The class exemption will be available for businesses to use in early 2021. This is because now that the ACCC has finalised the class exemption the instrument to enact the class exemption must be tabled in Parliament and is subject to a Parliamentary disallowance period of 15 days. Precisely when the disallowance period will end is dependent on the Parliamentary sitting dates for 2021, which have not been finalised yet.
Greening Australia Project Phoenix
I sit on the external steering committee that helps to guide Project Phoenix, which is being managed by Greening Australia, and funded by the Federal Government Department of Agriculture. The purpose of the Grant is to increase native seed and plant supply in preparation of bushfire affected areas and conservation of other valuable habitat. Please refer to the article in this GIA news for more detail and how to get involved if you are a native plant nursery.
This is one of our more mainstream projects and the surveying period will cease in the next week or so. To provide statistically accurate information, we still need greater participation to reach at least 300 surveys nationally – as of this week we hit the 200 survey mark so need around 100 more to be completed.

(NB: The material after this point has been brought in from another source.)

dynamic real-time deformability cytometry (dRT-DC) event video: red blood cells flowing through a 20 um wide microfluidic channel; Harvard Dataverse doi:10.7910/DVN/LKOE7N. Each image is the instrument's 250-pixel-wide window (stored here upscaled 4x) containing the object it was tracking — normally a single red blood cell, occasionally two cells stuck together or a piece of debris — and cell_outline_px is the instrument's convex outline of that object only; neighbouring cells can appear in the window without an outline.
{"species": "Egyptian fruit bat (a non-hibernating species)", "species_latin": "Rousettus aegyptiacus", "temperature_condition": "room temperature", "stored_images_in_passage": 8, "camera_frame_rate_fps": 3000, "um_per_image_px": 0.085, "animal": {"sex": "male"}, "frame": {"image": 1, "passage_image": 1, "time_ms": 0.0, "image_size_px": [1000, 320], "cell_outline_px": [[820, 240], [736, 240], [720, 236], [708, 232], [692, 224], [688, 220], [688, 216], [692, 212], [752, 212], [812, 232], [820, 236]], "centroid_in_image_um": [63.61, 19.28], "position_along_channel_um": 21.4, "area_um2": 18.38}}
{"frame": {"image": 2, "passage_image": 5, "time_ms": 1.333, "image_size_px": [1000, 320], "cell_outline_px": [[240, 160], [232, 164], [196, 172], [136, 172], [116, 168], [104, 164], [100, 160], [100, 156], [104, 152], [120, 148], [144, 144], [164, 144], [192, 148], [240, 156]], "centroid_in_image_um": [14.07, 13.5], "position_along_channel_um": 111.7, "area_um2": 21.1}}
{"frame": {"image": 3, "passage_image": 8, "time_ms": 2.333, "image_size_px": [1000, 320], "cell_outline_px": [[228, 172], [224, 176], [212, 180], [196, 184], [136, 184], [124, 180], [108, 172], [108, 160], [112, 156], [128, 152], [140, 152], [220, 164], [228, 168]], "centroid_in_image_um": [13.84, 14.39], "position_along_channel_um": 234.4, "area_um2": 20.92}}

The power of the statistics should not be underestimated as they provide the essential data and information to represent and advocate for our industry to all levels of government as well as demonstrating the size and importance of nursery to Australia. Participating and completing the survey helps production nursery businesses better manage business and financial record keeping.
If you have been or are contacted to complete the survey, then please do so. I appreciate the stranger and busier than normal year we've all had but the better the statistics, the better our industry.